2.7. Konservasi Amfibi
Stuart et al. (2005) dalam Kusrini (2007) menyatakan bahwa tahun 2004 IUCN
melakukan evaluasi terhadap 5743 jenis amfibi di dunia yang dikenal dengan

nama Global Amphibian Assessment (GAA) dengan melibatkan tidak kurang dari
500 peneliti dari 60 negara termasuk Indonesia. Hasilnya menunjukkan bahwa
sedikitnya 1,856 jenis (32%) terancam punah, sedikitnya 9 jenis punah sejak
1980, 113 species tidak ditemukan lagi akhir-akhir ini dan 43% dari semua jenis
mengalami penurunan populasi.
Penyelamatan amfibi tidak bisa dilepaskan dari kerusakan habitat maupun
pemanasan global. Suhu atmosfer bumi saat ini telah meningkat 0,5ÂșC dibanding
suhu pada zaman praindustri (Murdiyarso, 2003). Terutama karena amfibi
merupakan satwa yang membutuhkan kondisi lingkungan yang stabil. Secara
umum diketahui amfibi memiliki persebaran yang luas namun perlindungan
mikrohabitatnya mutlak dilakukan karena amfibi diketahui berendemisitas yang

9

tinggi (Mistar, 2003). Sesuai dengan penjelasan Iskandar (1998) bahwa ordo
Anura (katak dan kodok) di Sumatera didapatkan 89 jenis di mana sekitar 21 jenis

di antaranya adalah endemik.
Ancaman kelestarian amfibi dapat berupa satu atau kombinasi dari
berbagai penyebab seperti pengurangan habitat, pencemaran, introduksi spesies

eksotik, penyakit dan parasit, serta penangkapan lebih. Amfibi sangat tergantung
pada air. Lahan basah dan tempat memijah amfibi lainnya seringkali menjadi
tempat pembuangan dan penampungan bahan pencemar. Lahan basah dan hutan
tempat tinggal katak kini banyak yang hilang umumnya untuk pembangunan
(Kusrini, 2013).
Mistar (2003) menyatakan bahwa upaya konservasi amfibi yang mutlak
dilakukan adalah usaha perlindungan dan pengelolaan habitat yang lebih baik dan
efesien.
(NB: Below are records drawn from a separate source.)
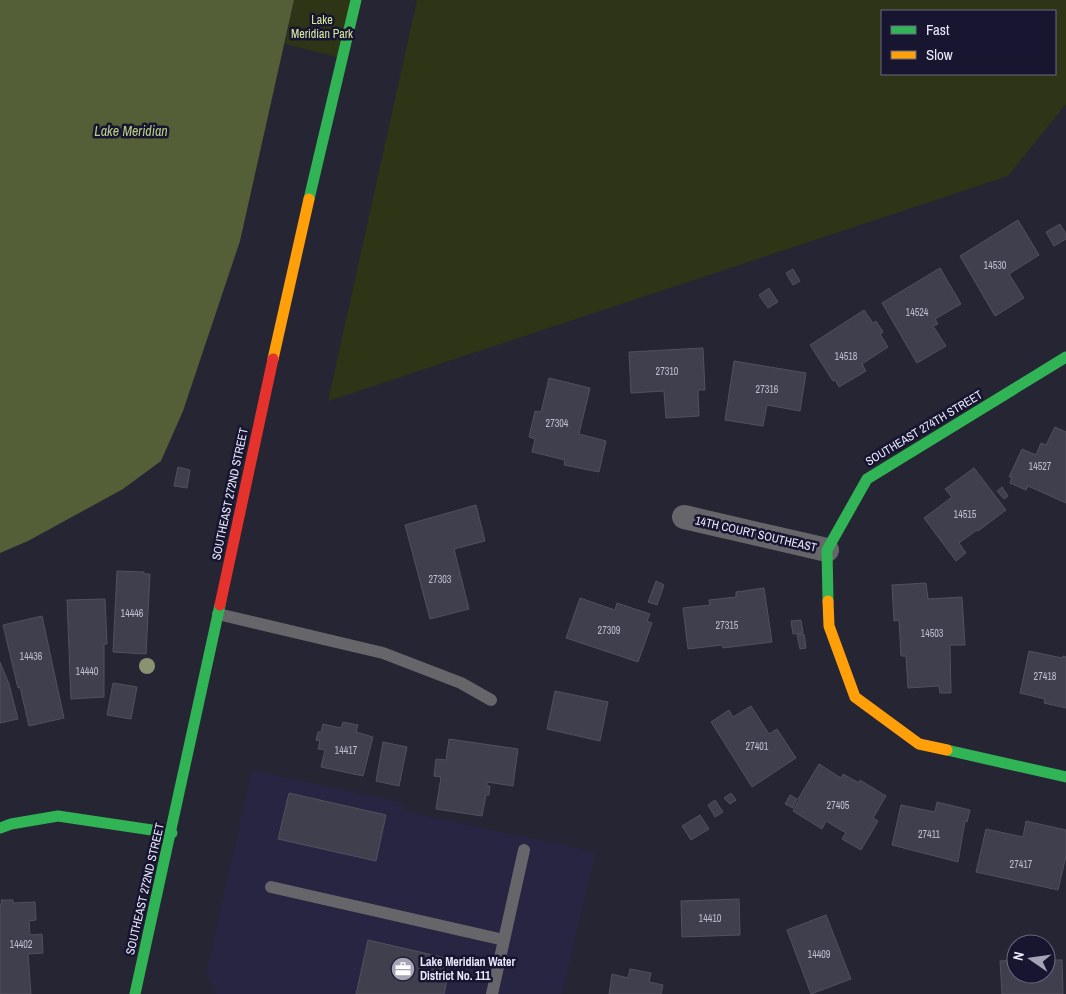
<svg xmlns="http://www.w3.org/2000/svg" width="1066" height="994" viewBox="0 0 1066 994" font-family="'Archivo Narrow',sans-serif">
  <rect width="100%" height="100%" fill="#262533"/>
  <path fill="#282543" d="M252 770 405 803 403 811 596 852 562 994H216L206 974Z"/>
  <path fill="#2d3516" fill-rule="evenodd" d="M294 0H356L341 58 285 44Z
    M417 0H1066V104L1008 176 328 401ZM882 11H1055V74H882Z"/>
  <path fill="#545f38" d="M0 0H294L240 241 183 411 161 461 123 489 28 541 0 553Z"/>
  <path fill="#403f4e" stroke="#51515d" d="M1018 220 1039 255 1009 274 1024 298 995 316 960 256Z
    M1060 224 1066 234V239L1054 246 1046 232Z
    M940 268 961 304 935 319 938 324 933 326 946 346 917 363 882 303Z
    M793 269 800 281 793 285 786 273Z
    M769 288 778 302 768 308 759 295Z
    M864 310 873 323 876 321 883 332 880 334 888 347 862 364 866 371 839 387 835 380 833 381 810 345Z
    M703 348 705 390H698L699 416 666 418 664 391 631 393 629 352Z
    M734 361 806 373 800 411 767 405 763 426 725 420Z
    M549 378 590 388 579 434 606 441 599 472 564 465 565 460 532 452 535 439 529 437 535 411 541 412Z
    M1055 427 1066 432V503L1028 486 1026 490 1010 483 1012 477H1009L1022 449 1036 455 1041 443 1046 445Z
    M178 467 190 470 187 488 174 486Z
    M974 468 1006 510 978 531 977 530 959 543 966 553 956 561 924 518 952 497 945 489Z
    M1002 487 1008 496 1004 499 997 491Z
    M476 505 485 541 454 549 469 609 430 619 405 525Z
    M117 571 144 572V574H150L146 654 113 652Z
    M656 581 664 585 657 605 648 602Z
    M926 583 928 599 962 597 965 645H950L951 693H940L939 686 908 688 906 656H901L899 620 894 621 892 585Z
    M764 588 772 642 723 648 722 645 688 649 683 608 710 605 709 600 736 597V592Z
    M580 598 615 610 617 603 650 614 647 621 652 623 638 662 566 638Z
    M105 599 107 644H104V697L71 699 67 600Z
    M42 616 64 718 29 726 20 687 18 688 3 625Z
    M801 620 803 633 793 634 791 621Z
    M804 634 806 648 800 649 797 635Z
    M1029 651 1062 658 1063 656 1066 657V708L1044 703 1045 699 1020 693Z
    M0 662 9 684 18 719 0 723Z
    M113 683 137 687 131 719 107 715Z
    M555 691 608 702 600 741 547 729Z
    M751 706 769 734 777 729 796 758 752 787 711 722 729 710 733 717Z
    M343 722 358 725 356 732 373 737 363 776 321 767 325 750 318 749 320 741 316 740 318 732H321L323 724 341 728Z
    M449 739 518 749 513 786 487 782V786H490L489 795H486L482 816 436 809 441 777 434 776 436 759 446 760Z
    M383 742 407 747 399 786 376 781Z
    M819 764 841 778 843 774 859 783 860 780 886 796 873 818 878 821 861 850 842 839 846 833 826 821 822 829 793 811 799 800 798 799Z
    M289 793 386 815 376 861 278 839Z
    M731 793 736 800 730 804 724 798Z
    M790 795 797 799 793 808 785 804Z
    M715 800 723 812 715 817 708 805Z
    M937 802 970 810 967 822 965 821 958 862 892 845 901 805 935 812Z
    M700 815 709 829 691 840 682 826Z
    M1026 821 1066 830V856L1058 890 976 872 986 829 1023 837Z
    M739 899 740 935 682 937 681 901Z
    M1 900H13V903L35 902 36 920 29 921 30 935 42 934 43 953 28 954 31 994H0V904H2Z
    M826 915 851 979 811 994 787 930Z
    M368 940 446 958 441 979 447 980 444 994H356Z
    M1016 960V974H1046V960H1062L1063 994H1002L1000 961Z
    M630 969 651 973 649 982 663 985 661 994H609L612 974 628 978Z"/>
  <g fill="none" stroke-linecap="round" stroke-linejoin="round">
    <path stroke="#65656a" stroke-width="12" d="M218 614 383 653 461 683 491 700
      M271 887 504 940
      M492 994 524 850"/>
    <path stroke="#65656a" stroke-width="24" d="M684 517 827 550"/>
    <path stroke="#30b455" stroke-width="11" d="M309 199 356 0
      M828 601 827 550 867 479 1066 357
      M947 750 1066 777
      M0 828 11 824 58 816 172 833
      M135 994 220 605"/>
    <path stroke="#ff9f0a" stroke-width="11" d="M273 359 309 199
      M828 601 829 626 855 697 919 744 947 750"/>
    <path stroke="#e5322d" stroke-width="11" d="M220 605 273 359"/>
  </g>
  <circle fill="#889371" cx="147" cy="666" r="8"/>
  <defs>
    <g id="office-disc" transform="scale(1.25)"><circle r="9.5" fill="#a5a4b6" stroke="#17152f"/><path d="M-6-3h4V-5.5h4V-3h4V5H-6ZM-1-4.5V-3h2v-1.5ZM-6 0V1H6V0Z" fill="#fff"/></g>
  </defs>
  <g fill-rule="evenodd">
    <use href="#office-disc" x="403" y="969"/>
  </g>
  <g text-anchor="middle" dominant-baseline="central" stroke-width="5" stroke-linejoin="round" paint-order="stroke">
    <g font-size="10" fill="#bfbed0">
      <text x="995" y="265">14530</text>
      <text x="917" y="312">14524</text>
      <text x="846" y="356">14518</text>
      <text x="667" y="371">27310</text>
      <text x="767" y="389">27316</text>
      <text x="557" y="423">27304</text>
      <text x="1040" y="466">14527</text>
      <text x="965" y="514">14515</text>
      <text x="440" y="579">27303</text>
      <text x="132" y="613">14446</text>
      <text x="727" y="625">27315</text>
      <text x="609" y="630">27309</text>
      <text x="932" y="633">14503</text>
      <text x="31" y="656">14436</text>
      <text x="87" y="671">14440</text>
      <text x="1045" y="676">27418</text>
      <text x="757" y="746">27401</text>
      <text x="346" y="750">14417</text>
      <text x="838" y="805">27405</text>
      <text x="929" y="834">27411</text>
      <text x="1021" y="864">27417</text>
      <text x="710" y="918">14410</text>
      <text x="21" y="944">14402</text>
      <text x="819" y="954">14409</text>
    </g>
    <g font-size="12" fill="#d8eda3" stroke="#17152f">
      <text x="322" y="20">Lake<tspan x="322" dy="14">Meridian Park</tspan></text>
    </g>
    <g font-size="12" fill="#e9e9fc" stroke="#17152f">
      <text transform="translate(924 428) rotate(-31)">SOUTHEAST 274TH STREET</text>
      <text transform="translate(230 494) rotate(-78)">SOUTHEAST 272ND STREET</text>
      <text transform="translate(756 534) rotate(13)">14TH COURT SOUTHEAST</text>
      <text transform="translate(145 889) rotate(-77)">SOUTHEAST 272ND STREET</text>
    </g>
    <g font-size="12" font-weight="bold" fill="#e9e9fc" stroke="#17152f" text-anchor="start">
      <text x="420" y="962">Lake Meridian Water<tspan x="420" dy="14">District No. 111</tspan></text>
    </g>
    <g font-size="14" font-style="italic" fill="#bacf86" stroke="#17152f">
      <text x="131" y="131">Lake Meridian</text>
    </g>
  </g>
  <rect x="881" y="10" width="175" height="65" fill="#17152f" stroke="#6b6a81"/>
  <rect x="891" y="26" width="25" height="8" fill="#30b455" stroke="#6b6a81"/>
  <text x="926" y="35" font-size="15" fill="#e9e9fc">Fast</text>
  <rect x="891" y="51" width="25" height="8" fill="#ff9f0a" stroke="#6b6a81"/>
  <text x="926" y="60" font-size="15" fill="#e9e9fc">Slow</text>
  <g transform="translate(1031 959) rotate(283)"><circle r="24" fill="#17152f" stroke="#6b6a81"/>
  <path d="M0-4L9 19L0 12L-9 19Z" fill="#a5a4b6"/>
  <text y="-8" font-size="14" font-weight="bold" text-anchor="middle" fill="#e9e9fc">N</text>
  </g>
</svg>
Untuk itu pengetahuan dan pemahaman tentang mikrohabitat sangatlah
penting. Pada skala makro amfibi dapat ditemukan di hutan primer, sekunder,
hutan rawa, aliran sungai dengan air jernih serta tutupan tajuk hutan yang masih
baik. Perubahan iklim global juga menyebabkan banyak spesies amfibi yanng
mengalami penurunan populasi akibat meningkatnya radiasi Ultra Violet B
terutama pada spesies-spesies yang hidup di dataran tinggi dan daerah subtropik.
Pemakaian pestisida dan pupuk kimia yang terus meningkat di negara-negara
berkembang juga menjadi ancaman yang besar bagi kelestarian berbagai spesies
amfibi yang hidup di kawasan pertanian dan pemukiman.
Kusrini (2007) menyatakan bahwa salah satu upaya konservasi amfibi
adalah dengan memberikan pendidikan konservasi amfibi melalui berbagai cara
antara lain penyuluhan bagi anak-anak sekolah dan masyarakat umum baik secara
langsung (di kelas) maupun melalui media lainnya (misalkan penyebaran poster

dan leaflet), pelatihan bagi guru sekolah, maupun pelatihan khusus bagi peneliti
muda mengenai metode penelitian amfibi. Diharapkan dengan adanya pendidikan
ini dapat meningkatkan pengetahuan masyarakat akan kekayaan hayati Indonesia,
meningkatkan simpati dan dukungan publik bagi konservasi amfibi, dan
meningkatkan efektivitas dari aksi konservasi dan kampanye konservasi amfibi.
Pendidikan herpetologi diharapkan juga dapat menginspirasi beberapa orang agar
dapat menjadi peneliti amfibi di masa depan.